Instructions to follow
Go through the entries below and report each line that contains the string "Blog".

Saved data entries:
-------

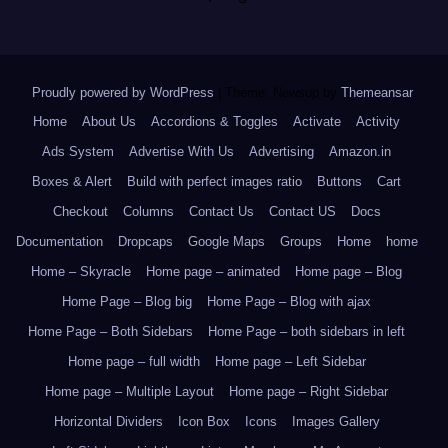
Proudly powered by WordPress
|
Theme: Newsup by
Themeansar
.
Home
About Us
Accordions & Toggles
Activate
Activity
Ads System
Advertise With Us
Advertising
Amazon.in
Boxes & Alert
Build with perfect images ratio
Buttons
Cart
Checkout
Columns
Contact Us
Contact US
Docs
Documentation
Dropcaps
Google Maps
Groups
Home
home
Home – Skyracle
Home page – animated
Home page – Blog
Home Page – Blog big
Home Page – Blog with ajax
Home Page – Both Sidebars
Home Page – both sidebars in left
Home page – full width
Home page – Left Sidebar
Home page – Multiple Layout
Home page – Right Sidebar
Horizontal Dividers
Icon Box
Icons
Images Gallery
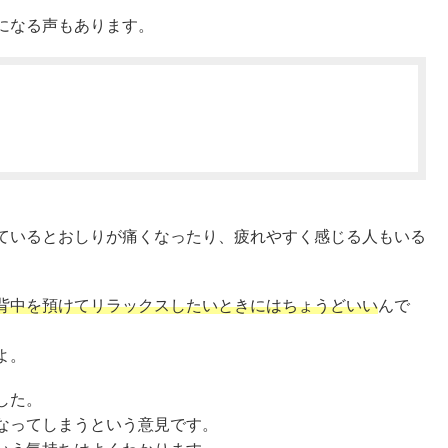
になる声もあります。
ているとおしりが痛くなったり、疲れやすく感じる人もいる
背中を預けてリラックスしたいときにはちょうどいい
んで
よ。
した。
なってしまうという意見です。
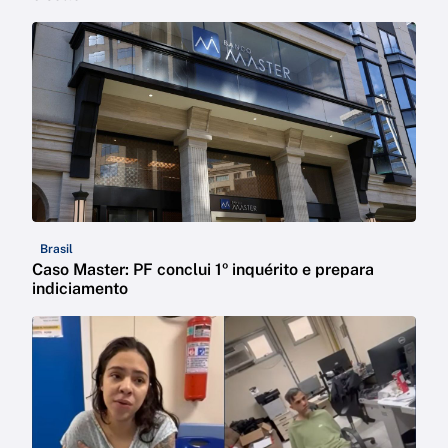
Brasil
Caso Master: PF conclui 1º inquérito e prepara
indiciamento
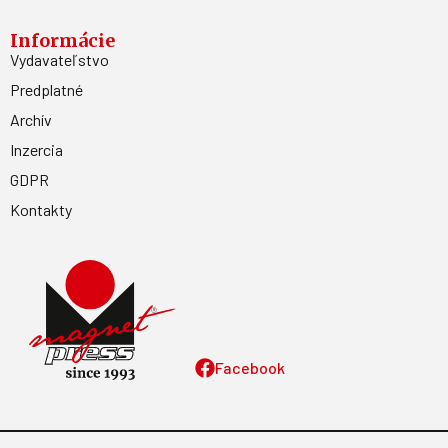
Informácie
Vydavateľstvo
Predplatné
Archív
Inzercia
GDPR
Kontakty
Facebook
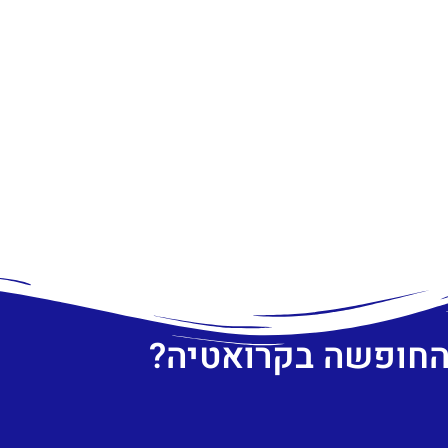
 החופשה בקרואטיה?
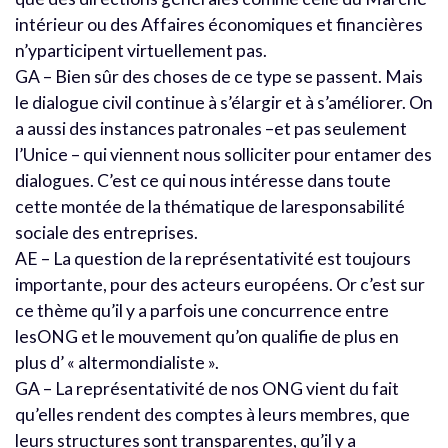
intérieur ou des Affaires économiques et financières
n’yparticipent virtuellement pas.
GA – Bien sûr des choses de ce type se passent. Mais
le dialogue civil continue à s’élargir et à s’améliorer. On
a aussi des instances patronales –et pas seulement
l’Unice – qui viennent nous solliciter pour entamer des
dialogues. C’est ce qui nous intéresse dans toute
cette montée de la thématique de laresponsabilité
sociale des entreprises.
AE – La question de la représentativité est toujours
importante, pour des acteurs européens. Or c’est sur
ce thème qu’il y a parfois une concurrence entre
lesONG et le mouvement qu’on qualifie de plus en
plus d’ « altermondialiste ».
GA – La représentativité de nos ONG vient du fait
qu’elles rendent des comptes à leurs membres, que
leurs structures sont transparentes, qu’il y a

-------

Exercise result
Home page – Blog
Home Page – Blog big
Home Page – Blog with ajax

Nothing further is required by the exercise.